Mise en scène par Abdelghani Chentouf sur un texte d'Ahmed Rezzak, le spectacle a été accueilli au Théâtre municipal d'Alger-Centre. Brillamment mené par le talentueux Fouzi Bayet, ce one man show aux traits de comédie noire, raconte l'histoire poignante d'El Ayachi, masseur dans un bain et marqué par les déceptions de la vie, étalant ses tourments causés par Romana, personnage suggéré au regard «bavard et pétillant», qu'il avait croisée du regard dans un bus et suivie jusqu'à son domicile parental, sans pour autant pouvoir lui souffler un mot. Simple hypothèse au départ, transformée ensuite, en idée fixe, Romana, amour imaginaire et utypique, hante la vie d'El Ayachi, qui, chaque fois qu'il se résout à lui envoyer une missive pour lui révéler sa flamme et son métier, il finit par se rétracter de peur de la perdre. Rongé par le désespoir et l'incertitude, El Ayachi se raconte, évoquant quelques moments de sa vie, avec son père notamment, qui lui avait appris à voir une femme comme une «bouteille de gaz butane» qu'il faut «bien fermer» au risque qu'elle n'explose. Déclamant un texte dense aux contours métaphoriques et allusifs, El Ayachi va passer en revue différents secteurs de la vie et pointer du doigt les travers de la société et essayer ensuite d'établir les responsabilités, sans pour autant approfondir son propos.

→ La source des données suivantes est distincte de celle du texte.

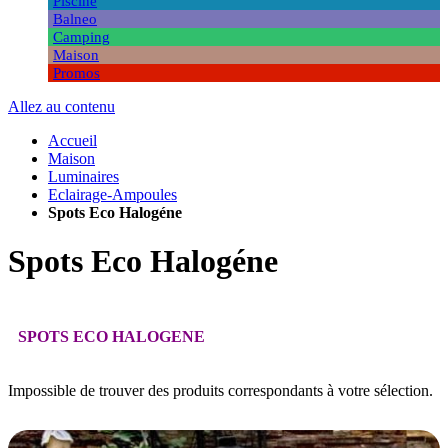
Piscine
Balneo
Camping
Maison
Promos
Allez au contenu
Accueil
Maison
Luminaires
Eclairage-Ampoules
Spots Eco Halogéne
Spots Eco Halogéne
SPOTS ECO HALOGENE
Impossible de trouver des produits correspondants à votre sélection.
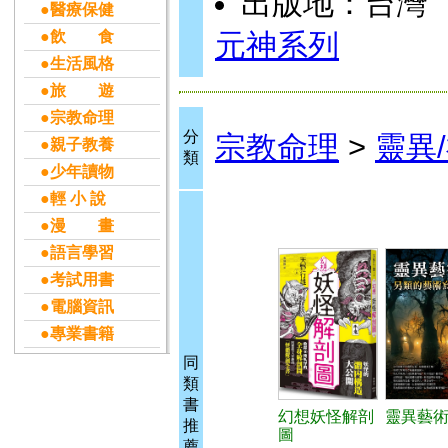
出版地：台灣
●醫療保健
●飲 食
元神系列
●生活風格
●旅 遊
●宗教命理
分
宗教命理
>
靈異
●親子教養
類
●少年讀物
●輕 小 說
●漫 畫
●語言學習
●考試用書
●電腦資訊
●專業書籍
同
類
書
幻想妖怪解剖
靈異藝
推
圖
薦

«El Ayachi ne peut s'occuper du gommage et du décrassage de vos consciences de tous les pêchers que vous avez pu commettre», fait-il remarquer s'adressant aux responsables du marasme social. Dans une prestation au rythme soutenu, Fouzi Bayet s'est surpassé dans l'interprétation des différents personnages qu'il a intelligemment intégrés dans des situations comiques très appréciées par le public qui a longtemps applaudi l'artiste. La scénographie, minimaliste est également l'oeuvre de Abdelghani Chentouf, qui a judicieusement opté pour quelques accessoires du hammam, dans un espace scénique délimité par un tas de papiers déchirés, suggérant les nombreuses lettres jetées qui témoignent de la détresse d'El Ayachi.
«Le rire et la dérision, tout comme le théâtre populaire, demeurent parmi les seules alternatives pour espérer voir le public reprendre le chemin du théâtre», a déclaré le metteur en scène à l'issue de la représentation.